## Given exercise
Rewrite every line of the material below as a numbered list, skipping any blank lines. Leave the pictures out of your answer.

[Stored entries]
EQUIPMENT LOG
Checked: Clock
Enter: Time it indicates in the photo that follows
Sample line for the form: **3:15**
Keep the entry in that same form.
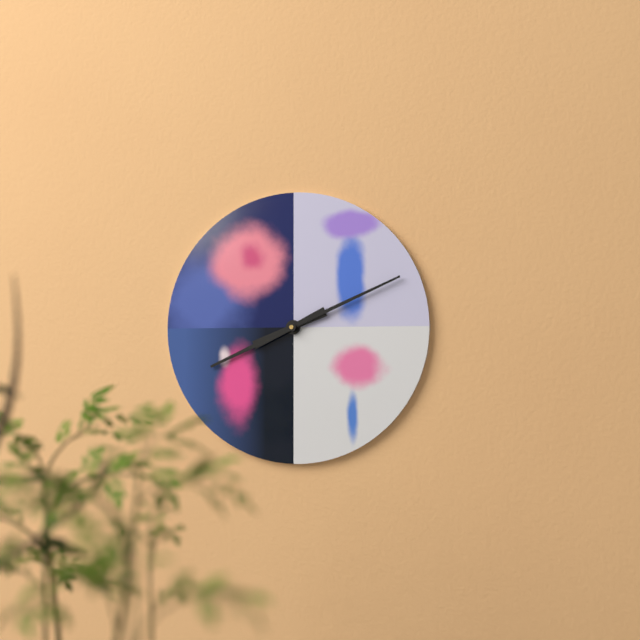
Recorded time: **8:11**
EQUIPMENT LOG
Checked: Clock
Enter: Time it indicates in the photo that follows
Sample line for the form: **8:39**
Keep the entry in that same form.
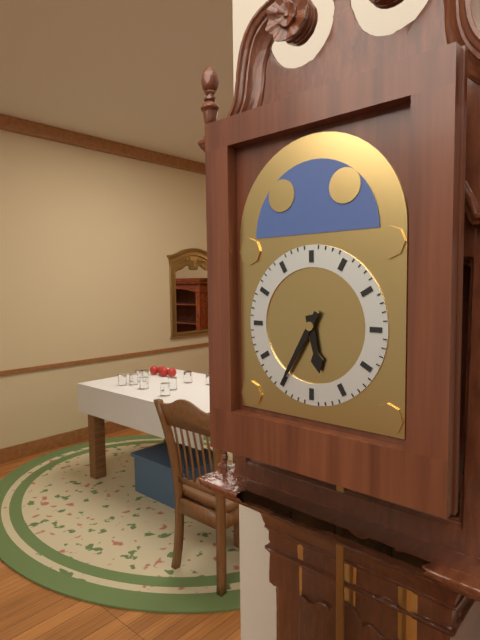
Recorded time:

## Task result
1. EQUIPMENT LOG
2. Checked: Clock
3. Enter: Time it indicates in the photo that follows
4. Sample line for the form: **3:15**
5. Keep the entry in that same form.
6. Recorded time: **8:11**
7. EQUIPMENT LOG
8. Checked: Clock
9. Enter: Time it indicates in the photo that follows
10. Sample line for the form: **8:39**
11. Keep the entry in that same form.
12. Recorded time:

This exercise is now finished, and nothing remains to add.